I've been listening to the video's on the Suhr web site and I love the sound of the Jim Kelley amps, but what makes them so expensive? Using 6V6's it would appear to be a take on a Fender Deluxe Reverb only with 4 power tubes and pull treble and boost features. Is there some exotic circuits or parts that make the difference? I like the simplicity of the amp and it sounds killer with the EV speaker though it is probably rather heavy (they don't list the weight of a combo). I'm mystified though at the price ($3,600), is it because they are only produced in small numbers by a legendary guitar/amp maker (Suhr) or maybe they are selling them as fast as they make them so why not charge what people are willing to pay?
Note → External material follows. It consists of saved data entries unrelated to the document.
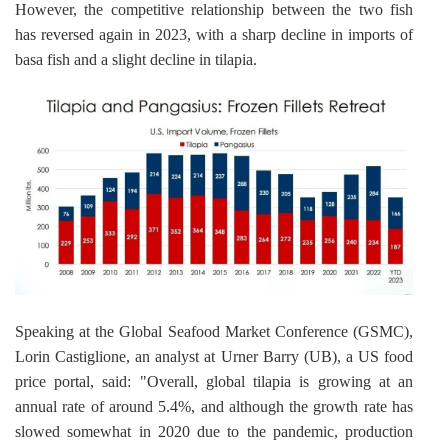
However, the competitive relationship between the two fish 
has reversed again in 2023, with a sharp decline in imports of 
basa fish and a slight decline in tilapia.
Speaking at the Global Seafood Market Conference (GSMC), 
Lorin Castiglione, an analyst at Urner Barry (UB), a US food 
price portal, said: "Overall, global tilapia is growing at an 
annual rate of around 5.4%, and although the growth rate has 
slowed somewhat in 2020 due to the pandemic, production 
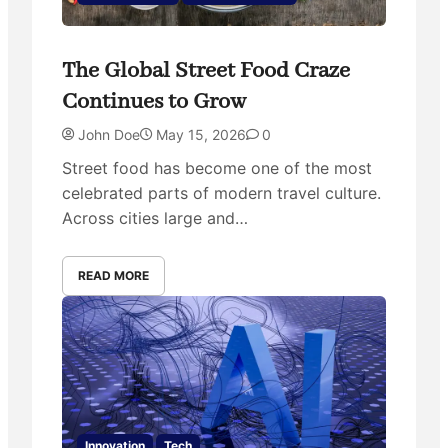
The Global Street Food Craze
Continues to Grow
John Doe
May 15, 2026
0
Street food has become one of the most
celebrated parts of modern travel culture.
Across cities large and…
READ MORE
Innovation
Tech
Anyway, the Jim Kelley 1x12 combo would be my dream amp, maybe someday I will win the lottery!

PS: Is it possible to make a DRRI sound like a Jim Kelley using pedals (EQ, etc) or mods?
 

Aslan

Gold Supporting Member
Messages
2,644
John Suhr,
Thanks for responding, I will own a Jim Kelley amp some day, is it possible to play one in a band setting without the attenuator? Could you comment on the "James style tone stack", I've never heard of this and it sounds interesting. I really appreciate your willingness to give insights into the amp, thanks again!